• [Was zu tun ist]:
a. Wer hat laut dem Textabschnitt über die Grünen die größte Quote zur Postenbesetzung?
b. Schreibe den Textabschnitt über die Grünen im Anschluss an seinen letzten Satz weiter.

• [Textabschnitt]:

+ + + + +

Emanzipative Politik, Partizipation, Gleichberechtigung, innere Demokratie alles waren bestimmende Elemente des grünen Politikansatzes. Und jetzt: Machtbastionen dürfen nicht in Frage gestellt werden, statt dessen wird die lästige Basis geschleift. Die größte Quote zur Postenbesetzung haben diejenigen, die schon daraufsitzen. Regierungsfähigkeit lernen heißt die Opposition im Kopf zu zähmen.
Interne Strategieschlachten und endlose Strukturdebatten täuschen darüber hinweg, daß es sich nicht um ein Vermittlungsproblem handelt, sondern darum und das ist viel "nachhaltiger" in der Wirkung - daß die Beteiligung der Menschen am politischen Projekt wegbricht. Das grüne Projekt lebt nicht von der mundgerechten Vermarktung der Polithäppchen in der Mediokratie, sondern von Überzeugungen, die sich Mitglieder und Sympathisanten zu eigen gemacht haben, und die sie vor Ort glaubhaft vertreten. Dies wird zunehmend entwertet, weil das nicht hinreichend istfür das große Politikgeschäft.
Die neue Sprachregelung in der Partei weist auf die anstehende innerparteiliche "Entscheidungsschlacht" hin: Utopien werden als naiv abgetan, weil sie mehr Fragen aufwerfen als konkrete Lösungen anbieten, Pazifismus ist rückwärtsgewandt, weil er angeblich den neuen weltpolitischen Gegebenheiten nicht mehr entspricht, Gesellschaftskritik und damit Selbstkritik ist megaout, weil man sich damit als Akteur in der Arena demontiert.
Also gehört Ballast abgeworfen und so manches auf den Dachboden entsorgt, wie es die Jungen vorschlagen, denen die Flügel schon gestutzt sind, bevor sie losfliegen.

+ + + + +

• [Daten]:

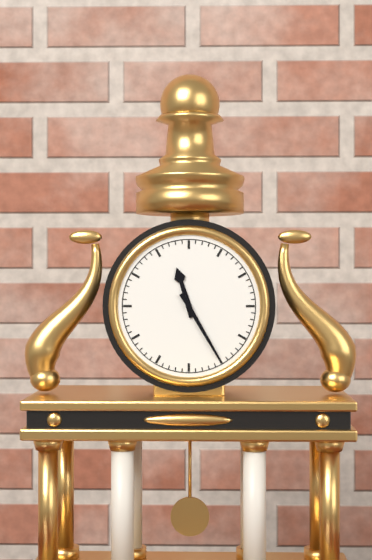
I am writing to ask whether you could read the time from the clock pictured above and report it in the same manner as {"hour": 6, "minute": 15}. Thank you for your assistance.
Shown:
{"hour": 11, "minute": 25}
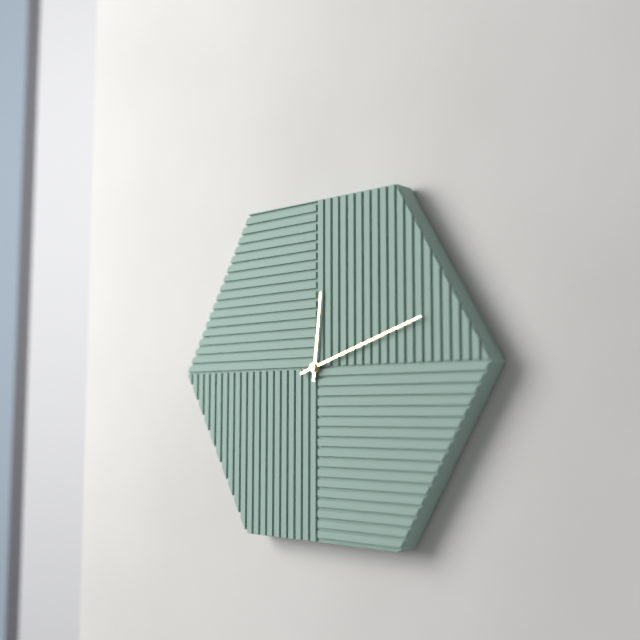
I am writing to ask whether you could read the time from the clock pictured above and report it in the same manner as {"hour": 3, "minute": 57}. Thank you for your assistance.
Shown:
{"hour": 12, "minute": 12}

+ + + + +

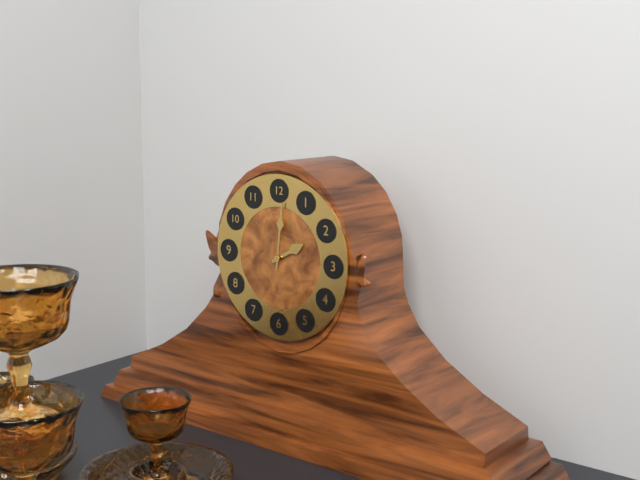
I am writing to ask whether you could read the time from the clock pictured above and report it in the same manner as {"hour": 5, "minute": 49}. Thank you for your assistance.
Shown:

+ + + + +

• [Ergebnisse]:
a. Diejenigen, die schon daraufsitzen.

b.
Der Kosovokrieg hat die schwelende Auseinandersetzung in der Partei um Machbarkeit und Autorität zugespitzt, unabhängig von der jeweiligen Gewissensentscheidung der Einzelnen. Auf der Jagd nach "Lösungen" wurden die Maßstäbe völlig über den Haufen geschmissen. In blinder Verharmlosung suchte man im Gefolge der Regierungsverantwortung so eine Art fertiges 1.-Hilfepaket für einen komplexen Konflikt das aber mehr Sprengstoff als Pflaster enthielt. Zudem setzte sich eine fatale Logik der "Alternativlosigkeit" in Umlauf, die eine Kette von den Rambouilletverhandlungen bis zum NATO-Einsatzbefehl und dem Bundeswehrkriegseinsatz knüpfte. Dies sei jetzt die "Ultima ratio" hieß es - und so schlugen sich Grüne im Glorienschein des Außenministers auf die Seite des gerechten Krieges für die Menschenrechte. Das Ergebnis war in meinen Augen - nicht nur eine tragische Fehlentscheidung wenn man die Folgen des Krieges (Umwelt-und Infrasrukturzerstörung, Haß und erneute Vertreibung) und den massiven militärischen Einsatz aus der Luft betrachtet. Der Krieg löste auch so etwas wie einen kollektiven Schock für große Teile der Gesellschaft aus. Hoffnungen und Bündnissen sind schlicht weggebrochen und grüne Politik in Deutschland hat einen beträchtlichen kaum wieder gut zu machenden - Glaubwürdigkeitsverlust erlitten, der auf alle Politikbereiche ausstrahlt.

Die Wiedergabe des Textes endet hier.